Task prompt:
In your copy, include no images and return each entry exactly as written.

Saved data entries
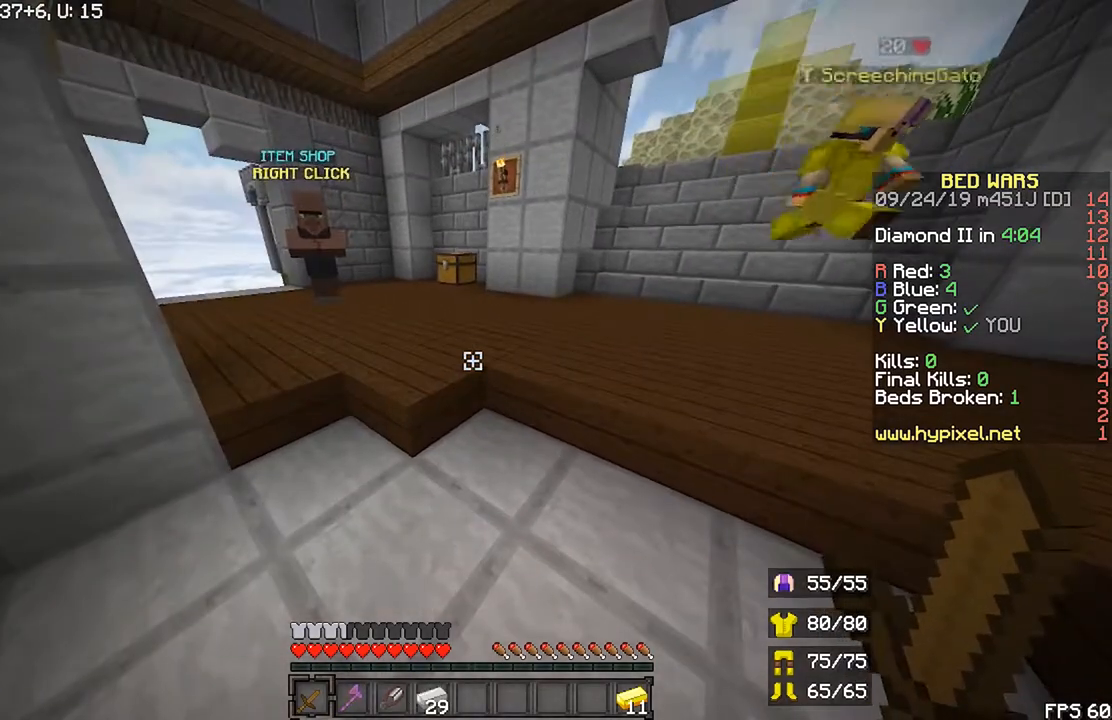
Gameplay with keyboard and mouse; each line is a JSON object with the keys and mouse buttons held at the frame after it. "events" lists presses ("down") and releases ("up") of "down", "left", "r", "right", "shift", "space", "up", "mouse_left" and "mouse_right" between this image and that frame as [ms after this image, input, new state], when the widget could be followed in between. "mouse_left", "mouse_right" = the "left", "right" buttons of the "mouse" list. No other keys are recorded. Fast repeated clicks can show as one long hold. Mouse movement is not recorded.
{"keys": [], "mouse": [], "events": []}
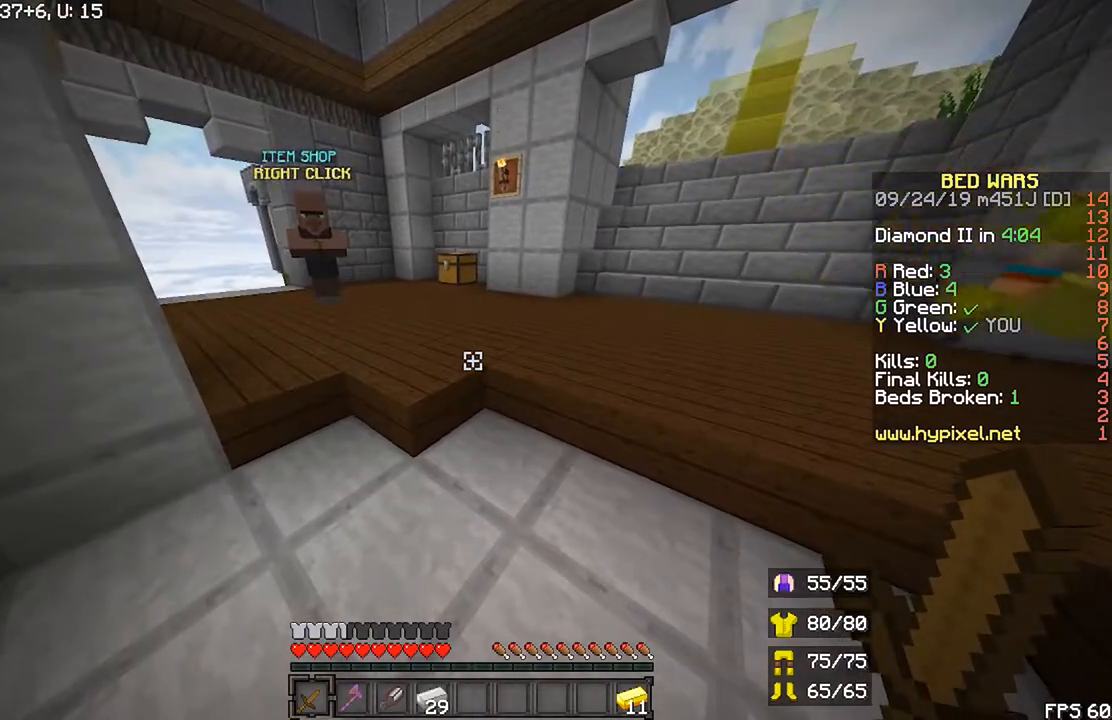
{"keys": [], "mouse": [], "events": []}
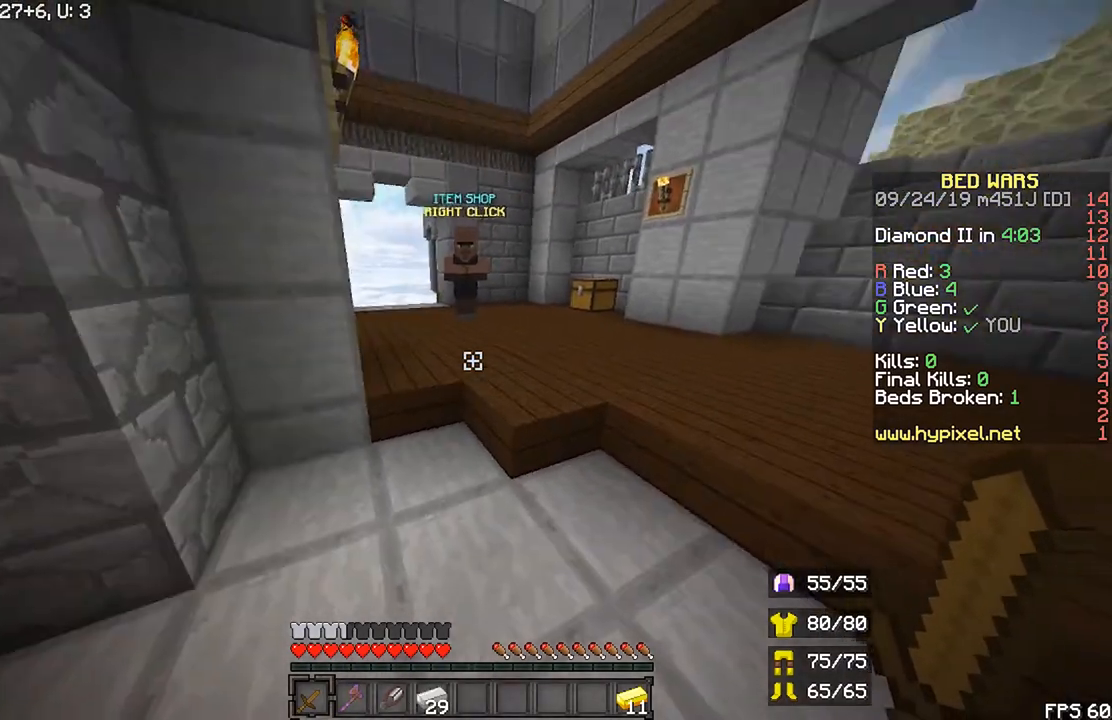
{"keys": [], "mouse": [], "events": []}
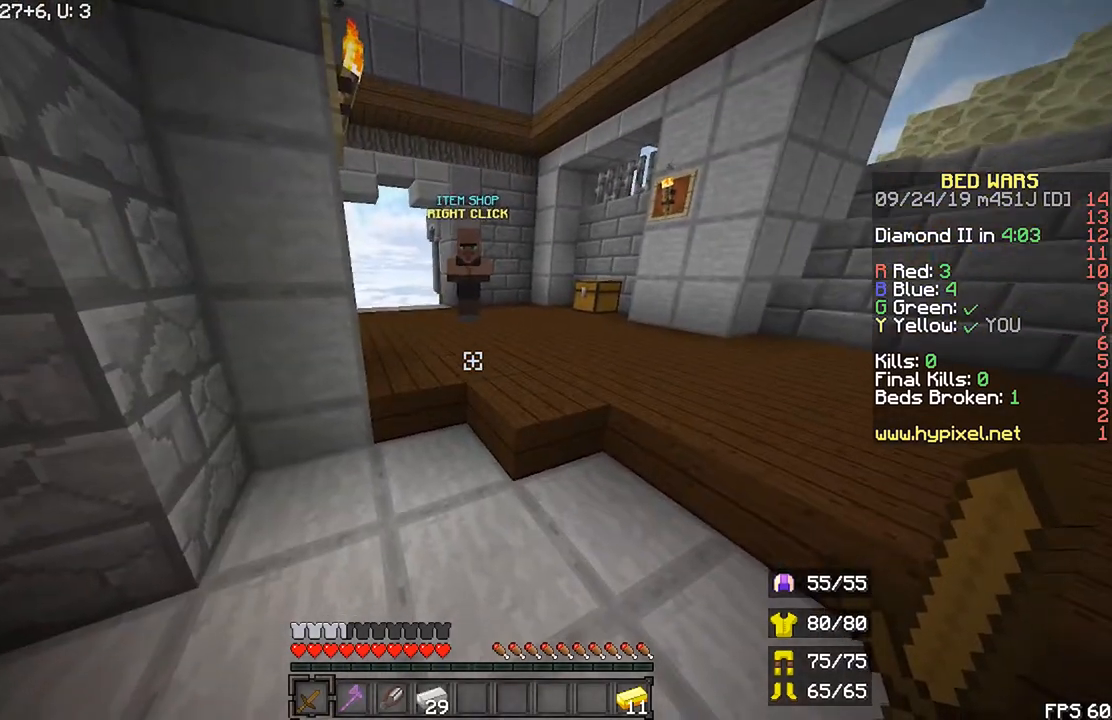
{"keys": [], "mouse": [], "events": []}
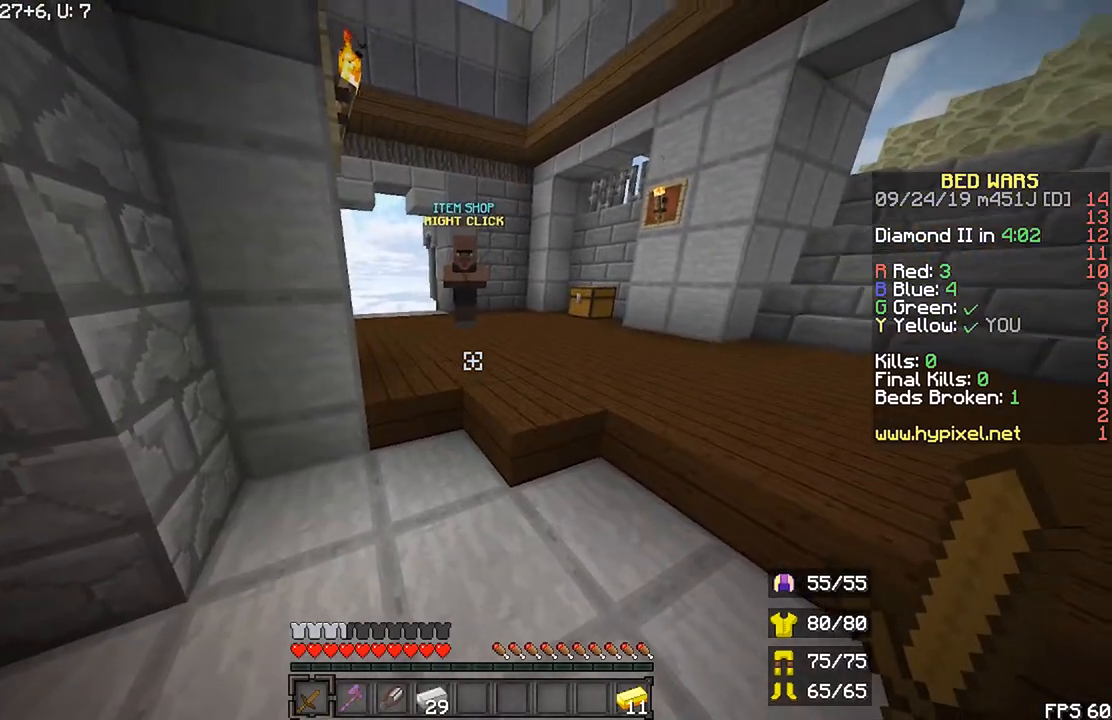
{"keys": [], "mouse": [], "events": []}
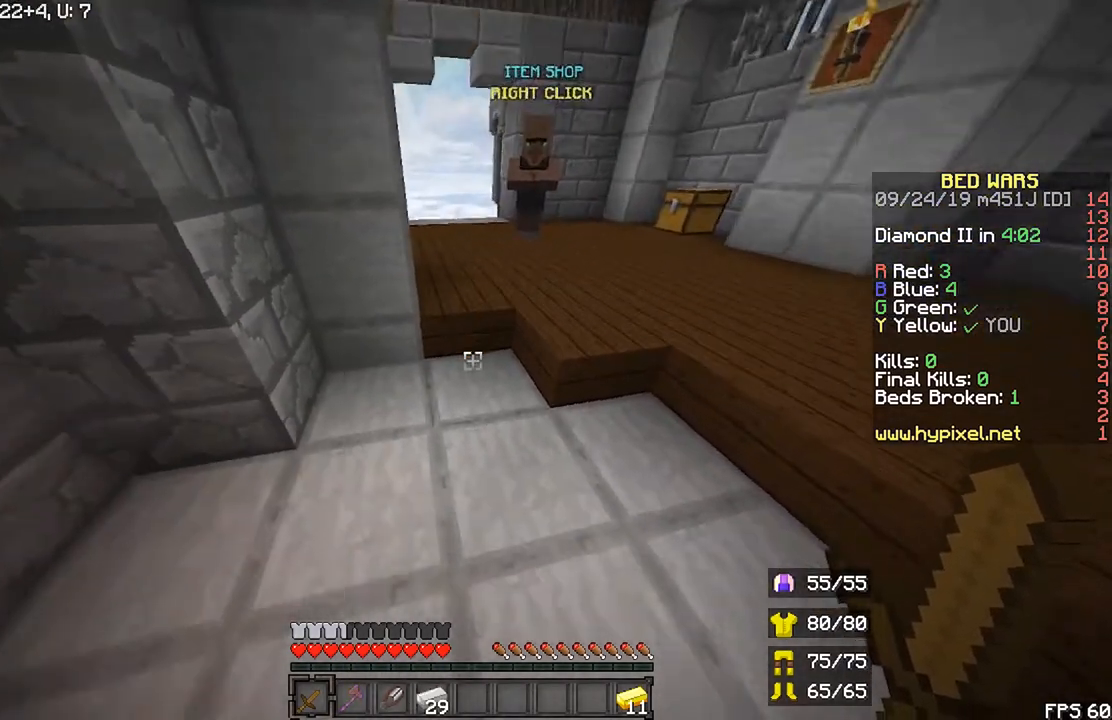
{"keys": [], "mouse": [], "events": []}
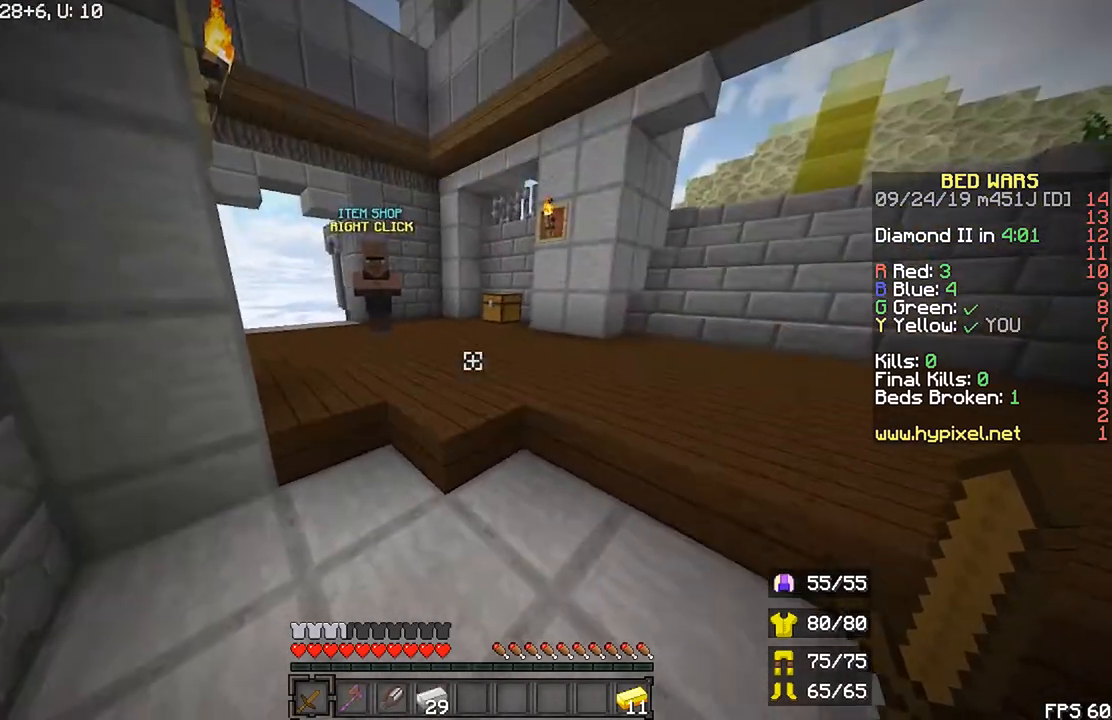
{"keys": [], "mouse": [], "events": []}
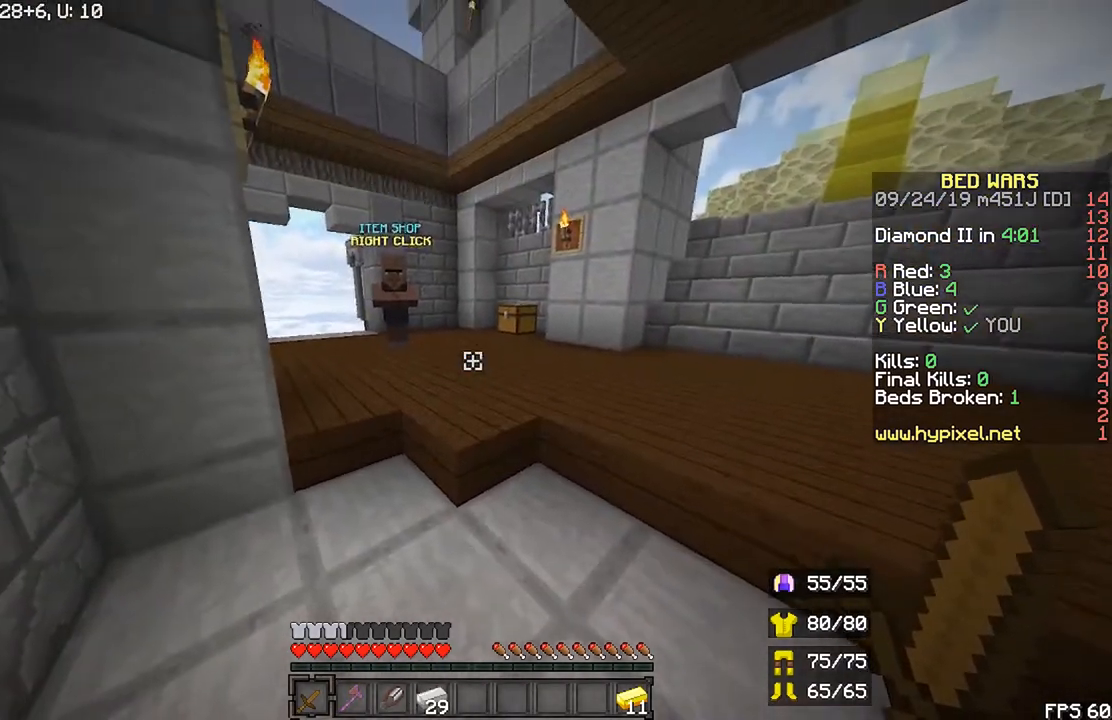
{"keys": [], "mouse": [], "events": []}
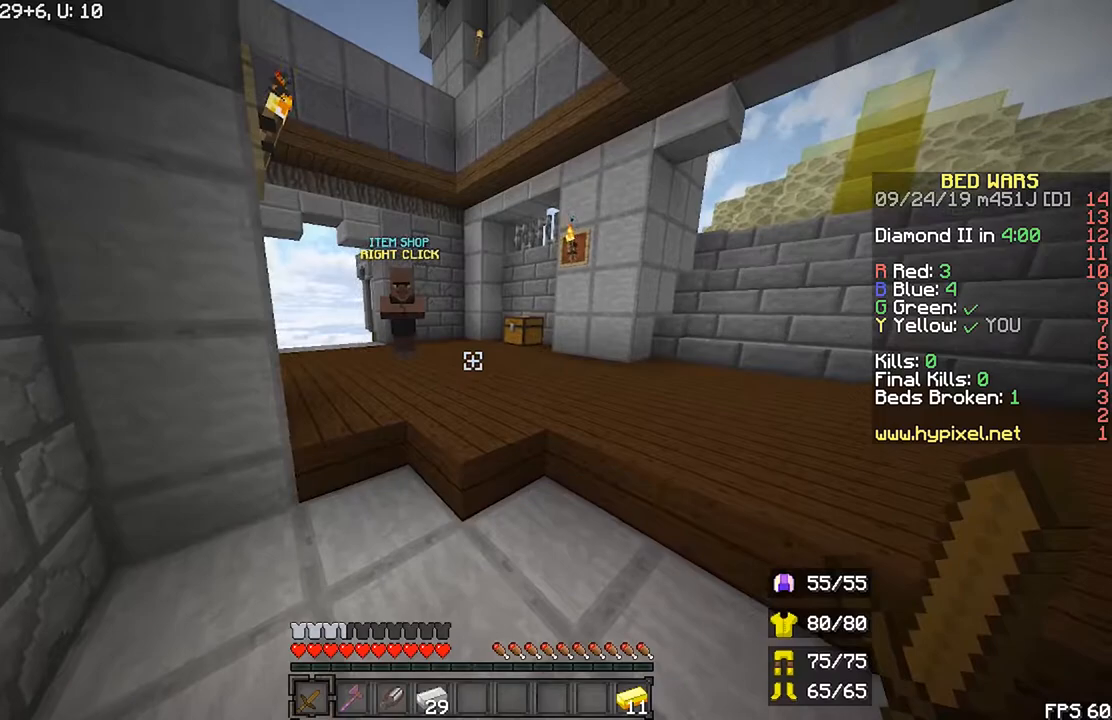
{"keys": [], "mouse": [], "events": []}
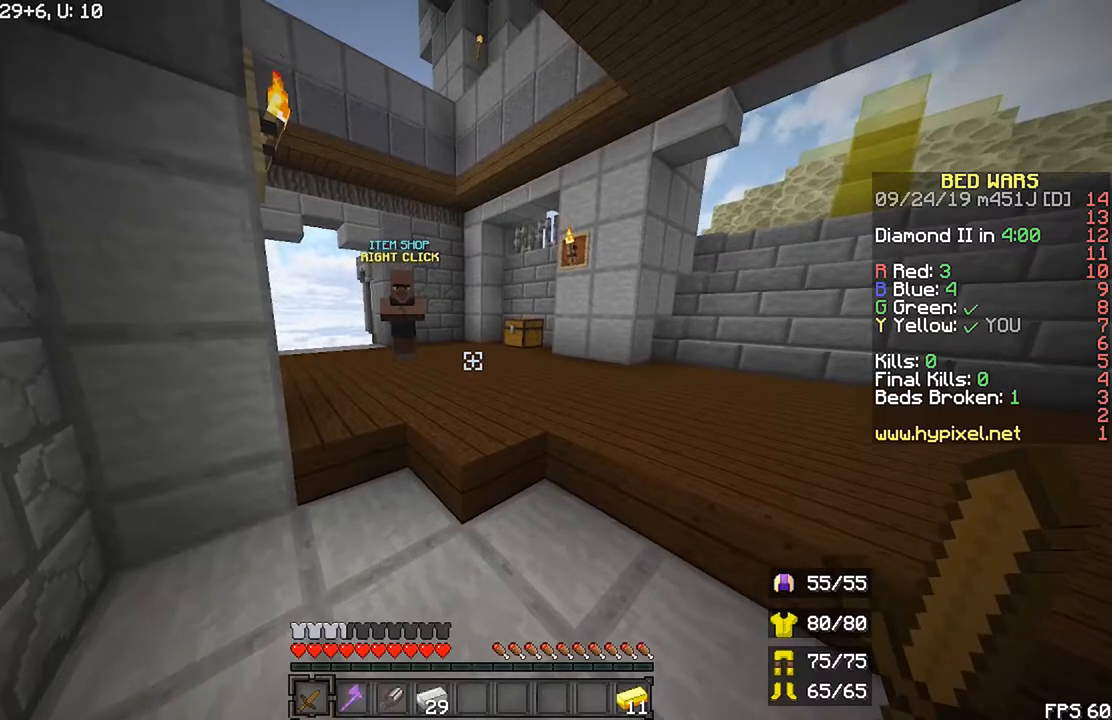
{"keys": [], "mouse": [], "events": []}
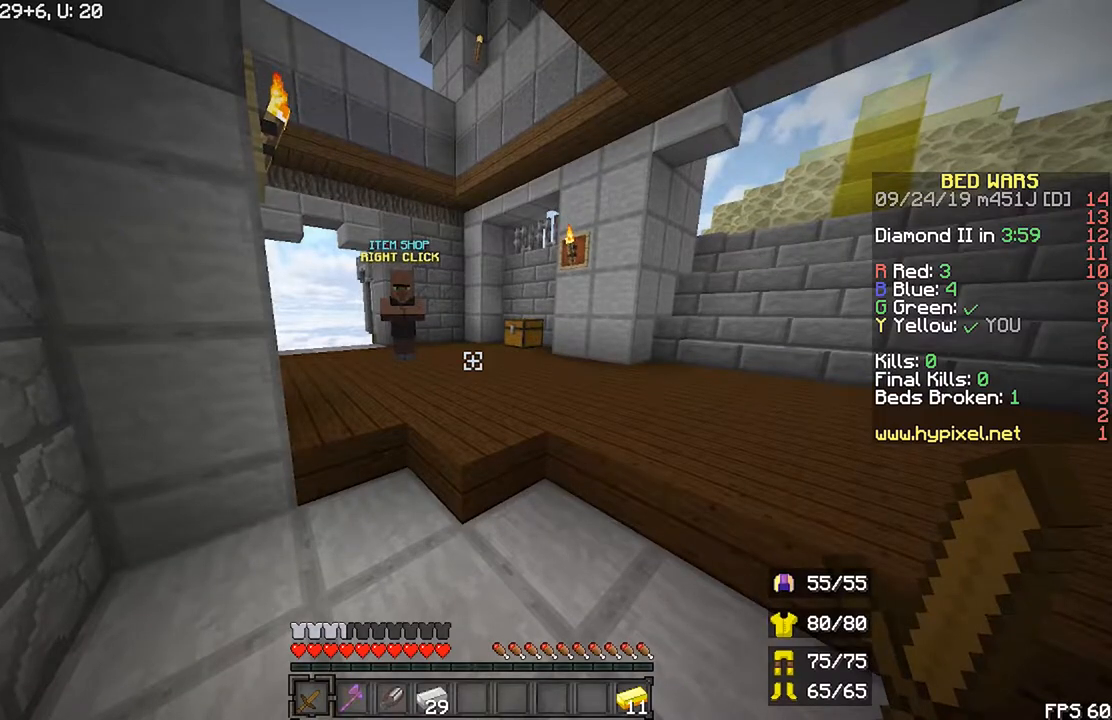
{"keys": ["down"], "mouse": [], "events": [[167, "down", "down"]]}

Written solution:
Gameplay with keyboard and mouse; each line is a JSON object with the keys and mouse buttons held at the frame after it. "events" lists presses ("down") and releases ("up") of "down", "left", "r", "right", "shift", "space", "up", "mouse_left" and "mouse_right" between this image and that frame as [ms after this image, input, new state], when the widget could be followed in between. "mouse_left", "mouse_right" = the "left", "right" buttons of the "mouse" list. No other keys are recorded. Fast repeated clicks can show as one long hold. Mouse movement is not recorded.
{"keys": [], "mouse": [], "events": []}
{"keys": [], "mouse": [], "events": []}
{"keys": [], "mouse": [], "events": []}
{"keys": [], "mouse": [], "events": []}
{"keys": [], "mouse": [], "events": []}
{"keys": [], "mouse": [], "events": []}
{"keys": [], "mouse": [], "events": []}
{"keys": [], "mouse": [], "events": []}
{"keys": [], "mouse": [], "events": []}
{"keys": [], "mouse": [], "events": []}
{"keys": ["down"], "mouse": [], "events": [[167, "down", "down"]]}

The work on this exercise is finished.